> [Supplied data]
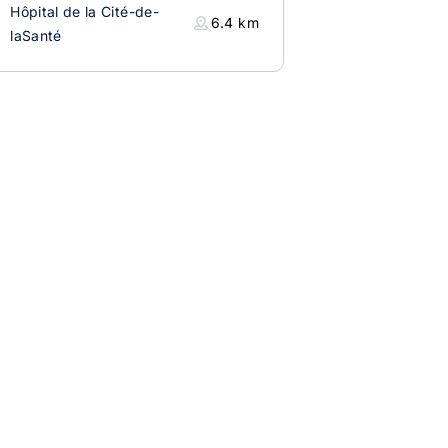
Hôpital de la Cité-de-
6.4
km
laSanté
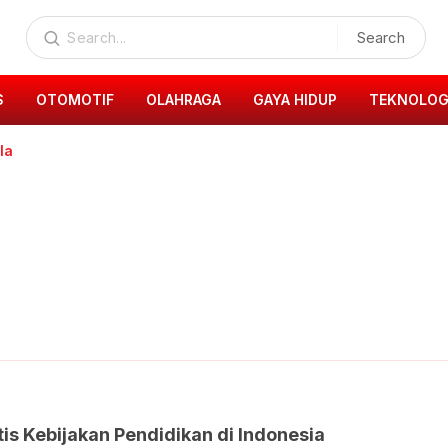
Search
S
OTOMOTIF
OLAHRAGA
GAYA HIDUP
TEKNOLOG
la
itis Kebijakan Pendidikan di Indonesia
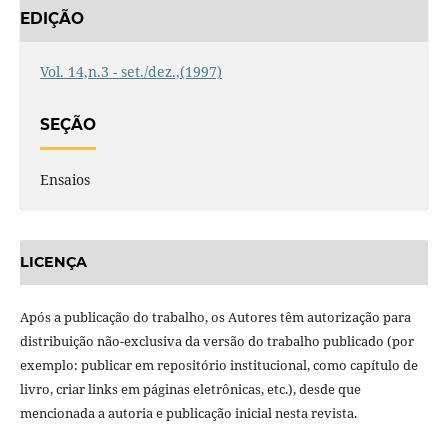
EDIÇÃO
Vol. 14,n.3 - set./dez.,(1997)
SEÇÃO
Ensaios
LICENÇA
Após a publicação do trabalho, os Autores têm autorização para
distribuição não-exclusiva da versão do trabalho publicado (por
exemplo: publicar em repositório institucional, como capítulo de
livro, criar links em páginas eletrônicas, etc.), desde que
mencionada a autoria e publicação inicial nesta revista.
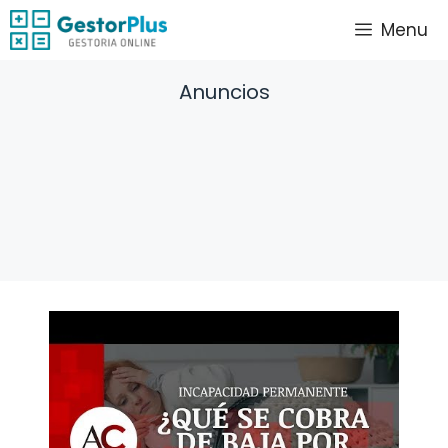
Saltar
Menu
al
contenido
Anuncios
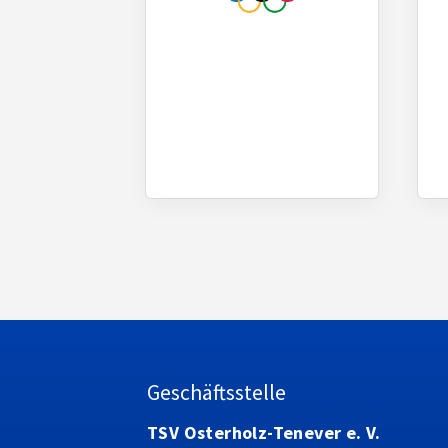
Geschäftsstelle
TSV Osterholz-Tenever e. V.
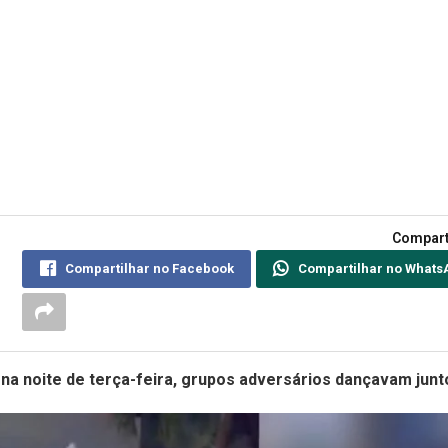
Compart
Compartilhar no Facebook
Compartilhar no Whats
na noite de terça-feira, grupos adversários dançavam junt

> [Your assignment] In the records, which lines mention the word "trabalho"? Copy those lines.

> [Written response]
Após a publicação do trabalho, os Autores têm autorização para
distribuição não-exclusiva da versão do trabalho publicado (por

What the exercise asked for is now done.